====== Selected excerpt

But what would happen if the door were opened to polygamy? Would we not find ourselves in a world utterly different from the one into which we were born? One might say, “I do not believe in it; I will never marry another.” But what about one’s spouse? What about the members of the opposite sex whom you may happen to meet? In every culture that allows polygamy, the pressure of the possibility of dalliance and marriage, no matter who you are (for it turns married men instantly into eligible bachelors), compels a severe separation of roles for men and women. Is that what we want?
How could we deny any combination of people who wish to “marry”? What of two so-called bisexual men, who want to “marry” one another and their shared wife? If homosexuals claim rights based upon their sexual actions, why not bisexuals? If the marital act is all about the fulfillment of one’s desires, how can even homosexual pseudogamy fulfill the bisexual? Does he or she not have the same “right” to fulfillment as the homosexual? On what grounds could we deny a marriage license to an adult brother and sister? Reasons of health? Not if one or both have been sterilized.
Why stop here? What about people whose desires cannot be fulfilled unless they perform sexual actions in public? Or with animals? Or with precocious children? Logic requires an answer. If you affirm the false principle, you must go where that principle leads. As for now, the only thing preventing the collapse of all sexual constraints is a residual feeling of disgust. That is one rickety door to batter down.

============
====== Data under study

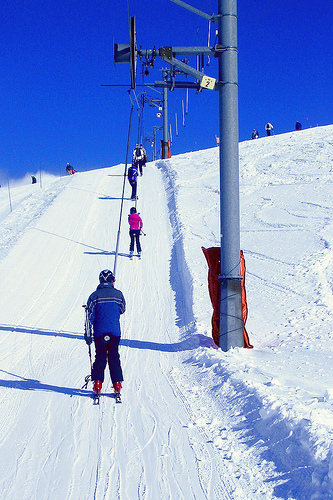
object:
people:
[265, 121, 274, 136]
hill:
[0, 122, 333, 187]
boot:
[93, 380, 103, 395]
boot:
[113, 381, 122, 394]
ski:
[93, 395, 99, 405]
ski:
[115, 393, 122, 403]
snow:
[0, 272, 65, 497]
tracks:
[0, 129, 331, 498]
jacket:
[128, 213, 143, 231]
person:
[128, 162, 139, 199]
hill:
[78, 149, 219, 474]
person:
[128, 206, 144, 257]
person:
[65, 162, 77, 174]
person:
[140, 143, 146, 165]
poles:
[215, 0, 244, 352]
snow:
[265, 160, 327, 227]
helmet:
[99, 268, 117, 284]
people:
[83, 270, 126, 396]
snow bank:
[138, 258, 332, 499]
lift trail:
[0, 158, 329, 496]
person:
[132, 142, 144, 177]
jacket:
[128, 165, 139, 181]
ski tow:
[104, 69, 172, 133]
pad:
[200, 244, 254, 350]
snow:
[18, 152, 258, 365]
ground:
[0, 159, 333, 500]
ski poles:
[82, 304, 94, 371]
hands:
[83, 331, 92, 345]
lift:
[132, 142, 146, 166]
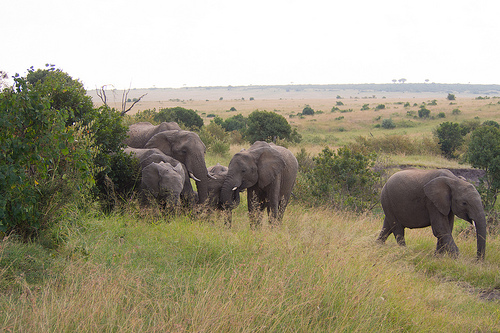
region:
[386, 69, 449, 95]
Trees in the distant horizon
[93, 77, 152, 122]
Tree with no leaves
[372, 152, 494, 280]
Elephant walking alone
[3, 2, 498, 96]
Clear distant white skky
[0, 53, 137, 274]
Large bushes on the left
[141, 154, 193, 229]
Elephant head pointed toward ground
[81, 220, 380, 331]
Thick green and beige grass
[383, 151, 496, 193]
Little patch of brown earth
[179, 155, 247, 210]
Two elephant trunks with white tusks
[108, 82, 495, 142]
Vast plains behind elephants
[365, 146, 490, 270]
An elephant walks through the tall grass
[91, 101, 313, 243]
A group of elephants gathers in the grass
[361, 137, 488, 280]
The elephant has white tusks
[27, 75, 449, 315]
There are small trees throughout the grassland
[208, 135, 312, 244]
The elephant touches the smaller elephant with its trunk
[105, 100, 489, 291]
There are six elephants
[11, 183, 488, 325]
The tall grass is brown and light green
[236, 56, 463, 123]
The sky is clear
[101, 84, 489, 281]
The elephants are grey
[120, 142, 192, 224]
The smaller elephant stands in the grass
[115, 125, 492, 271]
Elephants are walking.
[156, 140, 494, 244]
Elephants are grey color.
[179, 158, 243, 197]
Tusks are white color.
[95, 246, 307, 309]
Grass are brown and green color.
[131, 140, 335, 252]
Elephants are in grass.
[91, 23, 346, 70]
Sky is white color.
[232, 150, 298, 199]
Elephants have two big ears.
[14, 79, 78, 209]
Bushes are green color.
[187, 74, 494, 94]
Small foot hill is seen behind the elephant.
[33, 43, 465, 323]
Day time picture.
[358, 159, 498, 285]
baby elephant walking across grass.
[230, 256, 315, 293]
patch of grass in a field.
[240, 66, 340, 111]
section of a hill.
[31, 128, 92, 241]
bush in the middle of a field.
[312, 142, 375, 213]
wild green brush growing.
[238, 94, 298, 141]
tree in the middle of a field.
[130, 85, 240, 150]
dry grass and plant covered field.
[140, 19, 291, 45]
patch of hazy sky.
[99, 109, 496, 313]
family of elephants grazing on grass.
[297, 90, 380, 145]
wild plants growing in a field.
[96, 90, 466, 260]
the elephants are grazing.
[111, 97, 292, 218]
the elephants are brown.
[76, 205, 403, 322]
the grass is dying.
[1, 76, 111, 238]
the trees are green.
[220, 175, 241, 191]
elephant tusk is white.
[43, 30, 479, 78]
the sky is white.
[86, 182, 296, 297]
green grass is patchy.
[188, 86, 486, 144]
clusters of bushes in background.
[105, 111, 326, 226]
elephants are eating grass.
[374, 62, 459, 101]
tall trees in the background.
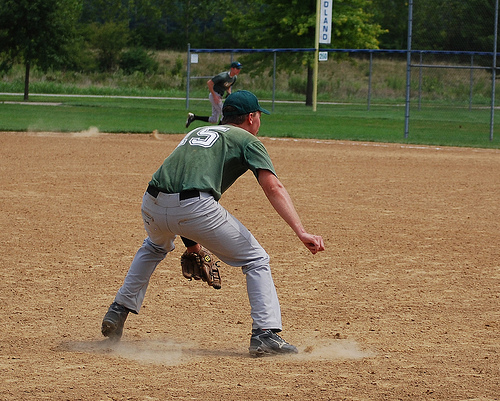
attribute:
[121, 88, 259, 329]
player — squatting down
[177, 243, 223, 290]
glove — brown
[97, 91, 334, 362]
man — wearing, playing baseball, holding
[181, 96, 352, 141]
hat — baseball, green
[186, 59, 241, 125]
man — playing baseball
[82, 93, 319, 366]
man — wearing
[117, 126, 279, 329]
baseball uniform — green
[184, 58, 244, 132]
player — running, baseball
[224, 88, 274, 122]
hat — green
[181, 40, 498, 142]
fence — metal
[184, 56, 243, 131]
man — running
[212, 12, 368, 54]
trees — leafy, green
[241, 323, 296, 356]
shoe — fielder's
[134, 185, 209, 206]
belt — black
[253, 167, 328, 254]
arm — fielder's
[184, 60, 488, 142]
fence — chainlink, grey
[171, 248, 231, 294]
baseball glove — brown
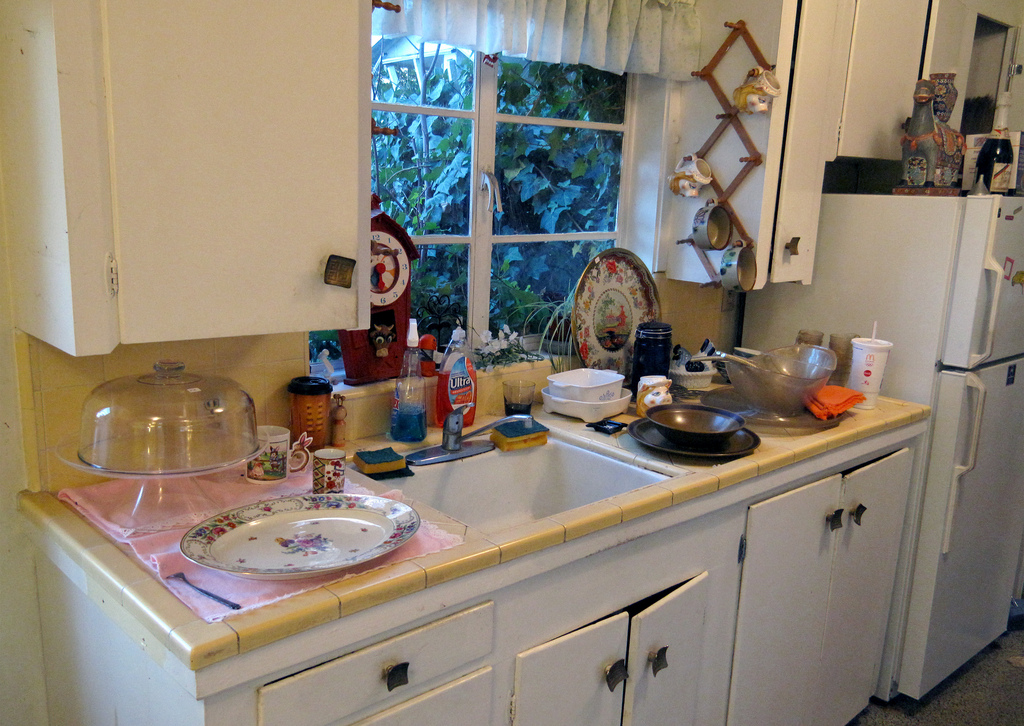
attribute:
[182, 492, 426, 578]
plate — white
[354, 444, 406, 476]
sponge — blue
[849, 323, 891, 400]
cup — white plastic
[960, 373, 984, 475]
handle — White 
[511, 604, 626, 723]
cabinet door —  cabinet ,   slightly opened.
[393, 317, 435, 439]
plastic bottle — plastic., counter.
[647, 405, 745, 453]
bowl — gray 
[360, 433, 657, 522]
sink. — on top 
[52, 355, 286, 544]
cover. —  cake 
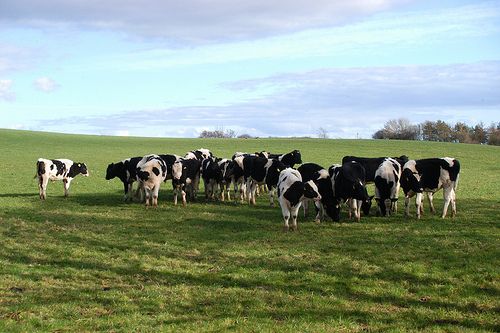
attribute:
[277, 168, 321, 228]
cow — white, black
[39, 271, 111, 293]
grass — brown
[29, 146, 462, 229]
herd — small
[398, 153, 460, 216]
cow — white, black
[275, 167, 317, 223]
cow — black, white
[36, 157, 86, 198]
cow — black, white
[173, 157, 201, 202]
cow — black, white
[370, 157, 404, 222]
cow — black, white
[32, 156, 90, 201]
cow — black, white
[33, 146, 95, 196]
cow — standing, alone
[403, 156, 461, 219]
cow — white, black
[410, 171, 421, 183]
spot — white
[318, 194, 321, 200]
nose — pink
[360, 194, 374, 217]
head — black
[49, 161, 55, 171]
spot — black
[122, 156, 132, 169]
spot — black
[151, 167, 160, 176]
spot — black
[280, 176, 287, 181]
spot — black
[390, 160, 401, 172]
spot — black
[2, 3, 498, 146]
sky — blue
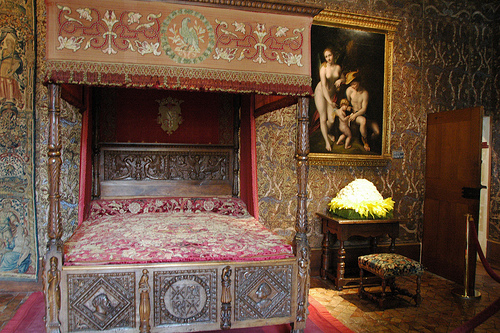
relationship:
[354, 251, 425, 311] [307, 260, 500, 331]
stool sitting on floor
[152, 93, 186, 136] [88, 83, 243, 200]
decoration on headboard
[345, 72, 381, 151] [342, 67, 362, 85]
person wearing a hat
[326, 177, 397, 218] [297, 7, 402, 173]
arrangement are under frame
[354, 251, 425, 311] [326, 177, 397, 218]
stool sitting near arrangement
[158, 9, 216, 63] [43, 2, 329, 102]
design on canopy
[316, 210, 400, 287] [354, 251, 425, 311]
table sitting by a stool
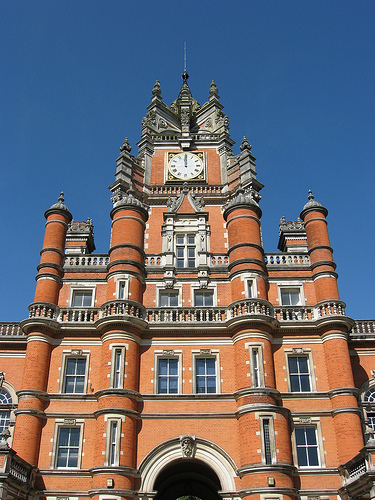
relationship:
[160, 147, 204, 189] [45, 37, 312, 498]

============

### Problem 1
Quote the passage on marriage from "But what would" to "what we want?".
### Problem 2
Do these statements agree with the passage on marriage? Answer yes or no for each and quote the words that decide it. (a) In cultures that allow polygamy, married men become eligible bachelors. (b) Health reasons settle whether an adult brother and sister may marry. (c) What now holds back the collapse of all sexual constraints is a firm law.
### Problem 3
In the passage on marriage, what does the pressure of possible dalliance and marriage force in every culture that allows polygamy?
The entries have nothing to do with the passage on marriage.

### Problem solution 1
But what would happen if the door were opened to polygamy? Would we not find ourselves in a world utterly different from the one into which we were born? One might say, “I do not believe in it; I will never marry another.” But what about one’s spouse? What about the members of the opposite sex whom you may happen to meet? In every culture that allows polygamy, the pressure of the possibility of dalliance and marriage, no matter who you are (for it turns married men instantly into eligible bachelors), compels a severe separation of roles for men and women. Is that what we want?

### Problem solution 2
(a) Yes: "for it turns married men instantly into eligible bachelors"
(b) No: "Reasons of health? Not if one or both have been sterilized."
(c) No: "the only thing preventing the collapse of all sexual constraints is a residual feeling of disgust"

### Problem solution 3
A severe separation of roles for men and women.